**Your task**
If an entry below contains an image, drop the image and retype the rest exactly.

------ Exercise materials ------

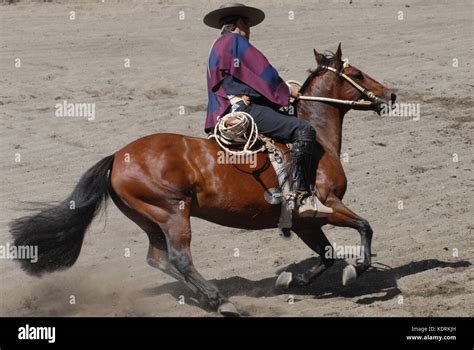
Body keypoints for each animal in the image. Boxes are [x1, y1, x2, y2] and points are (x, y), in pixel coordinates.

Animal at [11, 43, 396, 318]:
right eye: (358, 73)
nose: (390, 95)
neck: (318, 145)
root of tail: (118, 156)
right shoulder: (326, 205)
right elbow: (365, 227)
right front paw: (355, 271)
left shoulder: (303, 221)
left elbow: (327, 255)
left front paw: (292, 279)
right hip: (173, 213)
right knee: (179, 259)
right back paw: (221, 300)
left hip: (150, 218)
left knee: (158, 259)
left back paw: (206, 297)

------

**Response area**
Body keypoints for each animal in the image. Boxes are [x1, y1, x2, y2] and points are (x, y), in pixel coordinates.

Animal at [11, 43, 396, 318]:
right eye: (358, 73)
nose: (390, 95)
neck: (318, 145)
root of tail: (118, 156)
right shoulder: (326, 205)
right elbow: (365, 227)
right front paw: (355, 271)
left shoulder: (303, 221)
left elbow: (327, 255)
left front paw: (292, 279)
right hip: (173, 213)
right knee: (179, 259)
right back paw: (221, 300)
left hip: (150, 218)
left knee: (158, 259)
left back paw: (206, 297)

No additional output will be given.